→ Given exercise A:
Set down, word for word, the part of the passage about a long walk starting with "We walked back" and going on through "present for me.".

→ Passage shown:
● ● ●

But that's probably just me being intolerant, right?

***

Jeremy and I went for a huge walk yesterday. We started from our house in Melrose, walked down the hill and through Kilbirnie, under the airport runway, through Strathmore, into Miramar and out the other side, until we were almost in... well, it was the back of Miramar I guess. Had lunch at Edwards Jones (and discovered a brilliant-looking pizza place, must try sometime), then walked all the way back! We estimated it was about a 6 km round-trip. Took about an hour each way, not counting lunch and a coffee. It was a good chance to talk properly about things, amidst admiring the nice houses: we had watched "Do The Right Thing" by Spike Lee the night before, and there are many interesting issues to discuss with that one! I had studied it in Film Studies in my first year but I wanted to hear what Jeremy thought of it. I definitely recommend the movie. Strangely, the video shop had classed it as "comedy". I don't think they had watched it before assigning that category.. Anyway, a good film for discussing stereotypes and race/ethnicity issues.
We walked back home via Lyall Bay, and the Warehouse: Jeremy wanted to buy a soccer ball so we can play at the park near our house. Visiting the Warehouse made me feel a bit sad. Their current promotion is Father's Day, with the slogan:

"You've got the Dad. We've got the present."

Sorry, don't have the Dad. I guess they don't have a present for me.

● ● ●

→ Data shown:

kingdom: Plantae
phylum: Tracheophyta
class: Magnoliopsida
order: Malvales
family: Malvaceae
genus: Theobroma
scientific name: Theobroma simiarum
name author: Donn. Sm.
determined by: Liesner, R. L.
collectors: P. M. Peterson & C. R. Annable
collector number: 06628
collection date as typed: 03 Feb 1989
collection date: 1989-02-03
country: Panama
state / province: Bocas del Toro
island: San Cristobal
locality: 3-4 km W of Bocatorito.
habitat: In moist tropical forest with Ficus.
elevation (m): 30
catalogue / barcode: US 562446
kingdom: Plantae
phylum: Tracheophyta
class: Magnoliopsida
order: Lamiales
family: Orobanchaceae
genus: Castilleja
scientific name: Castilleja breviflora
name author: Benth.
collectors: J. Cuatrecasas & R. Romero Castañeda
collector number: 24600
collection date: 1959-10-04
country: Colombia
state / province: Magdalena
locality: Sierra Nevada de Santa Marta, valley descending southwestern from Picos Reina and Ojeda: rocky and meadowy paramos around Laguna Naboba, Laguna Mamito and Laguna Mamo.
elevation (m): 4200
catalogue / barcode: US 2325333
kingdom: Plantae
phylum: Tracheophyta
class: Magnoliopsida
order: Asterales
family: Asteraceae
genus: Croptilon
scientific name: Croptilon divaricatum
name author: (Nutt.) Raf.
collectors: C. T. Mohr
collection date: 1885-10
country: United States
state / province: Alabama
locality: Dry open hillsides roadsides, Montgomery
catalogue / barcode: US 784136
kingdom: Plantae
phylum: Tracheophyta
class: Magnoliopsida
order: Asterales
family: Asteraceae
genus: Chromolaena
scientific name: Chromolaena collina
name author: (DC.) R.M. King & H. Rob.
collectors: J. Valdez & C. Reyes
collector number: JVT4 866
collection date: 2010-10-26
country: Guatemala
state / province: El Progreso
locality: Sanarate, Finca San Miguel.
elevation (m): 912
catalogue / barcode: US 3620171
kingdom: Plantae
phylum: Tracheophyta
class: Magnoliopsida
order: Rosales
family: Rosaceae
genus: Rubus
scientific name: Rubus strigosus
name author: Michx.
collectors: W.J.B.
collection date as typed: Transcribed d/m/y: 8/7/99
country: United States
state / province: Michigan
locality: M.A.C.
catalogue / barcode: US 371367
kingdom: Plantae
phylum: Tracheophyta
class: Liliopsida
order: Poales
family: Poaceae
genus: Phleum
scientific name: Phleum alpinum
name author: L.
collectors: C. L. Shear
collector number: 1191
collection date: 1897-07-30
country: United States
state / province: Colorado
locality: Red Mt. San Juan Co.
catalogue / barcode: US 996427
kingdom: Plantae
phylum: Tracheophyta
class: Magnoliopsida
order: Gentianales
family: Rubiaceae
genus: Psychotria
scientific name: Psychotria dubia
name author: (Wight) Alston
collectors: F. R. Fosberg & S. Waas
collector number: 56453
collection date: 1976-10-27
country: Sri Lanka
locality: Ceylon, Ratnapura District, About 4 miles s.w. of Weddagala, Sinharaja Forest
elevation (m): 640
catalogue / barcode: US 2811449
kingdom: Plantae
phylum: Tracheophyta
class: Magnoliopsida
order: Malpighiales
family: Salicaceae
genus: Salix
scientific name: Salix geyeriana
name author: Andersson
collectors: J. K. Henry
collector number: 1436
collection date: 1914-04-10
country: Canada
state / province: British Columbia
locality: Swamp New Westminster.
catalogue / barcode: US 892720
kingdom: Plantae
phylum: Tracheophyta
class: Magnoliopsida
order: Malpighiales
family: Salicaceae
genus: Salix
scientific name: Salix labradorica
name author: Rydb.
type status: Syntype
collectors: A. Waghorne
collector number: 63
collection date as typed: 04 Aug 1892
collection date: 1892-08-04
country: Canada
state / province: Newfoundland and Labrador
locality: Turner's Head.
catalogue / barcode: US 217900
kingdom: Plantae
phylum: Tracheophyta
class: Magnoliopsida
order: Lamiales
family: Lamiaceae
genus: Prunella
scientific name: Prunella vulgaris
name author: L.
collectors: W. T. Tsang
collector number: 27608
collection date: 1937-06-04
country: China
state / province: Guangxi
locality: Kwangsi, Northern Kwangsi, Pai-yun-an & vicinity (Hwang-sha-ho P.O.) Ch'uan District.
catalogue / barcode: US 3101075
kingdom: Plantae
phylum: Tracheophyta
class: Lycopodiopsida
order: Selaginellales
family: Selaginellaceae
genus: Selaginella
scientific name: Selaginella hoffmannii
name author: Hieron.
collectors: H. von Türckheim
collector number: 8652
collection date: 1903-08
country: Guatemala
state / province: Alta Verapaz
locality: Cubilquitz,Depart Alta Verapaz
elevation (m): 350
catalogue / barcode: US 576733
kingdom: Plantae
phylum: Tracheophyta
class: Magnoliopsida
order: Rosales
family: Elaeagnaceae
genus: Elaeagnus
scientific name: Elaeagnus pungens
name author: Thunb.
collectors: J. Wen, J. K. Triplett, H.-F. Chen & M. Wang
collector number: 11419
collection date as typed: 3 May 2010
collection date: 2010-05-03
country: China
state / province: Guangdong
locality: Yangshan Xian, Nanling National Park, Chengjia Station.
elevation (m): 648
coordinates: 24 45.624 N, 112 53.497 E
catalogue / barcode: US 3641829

● ● ●

→ Given exercise B:
Give the records again from the first line through the line with "elevation (m): 30", substituting "site" for "locality" and leaving everything else unchanged.

→ Worked solution A:
We walked back home via Lyall Bay, and the Warehouse: Jeremy wanted to buy a soccer ball so we can play at the park near our house. Visiting the Warehouse made me feel a bit sad. Their current promotion is Father's Day, with the slogan:

"You've got the Dad. We've got the present."

Sorry, don't have the Dad. I guess they don't have a present for me.

→ Worked solution B:
kingdom: Plantae
phylum: Tracheophyta
class: Magnoliopsida
order: Malvales
family: Malvaceae
genus: Theobroma
scientific name: Theobroma simiarum
name author: Donn. Sm.
determined by: Liesner, R. L.
collectors: P. M. Peterson & C. R. Annable
collector number: 06628
collection date as typed: 03 Feb 1989
collection date: 1989-02-03
country: Panama
state / province: Bocas del Toro
island: San Cristobal
site: 3-4 km W of Bocatorito.
habitat: In moist tropical forest with Ficus.
elevation (m): 30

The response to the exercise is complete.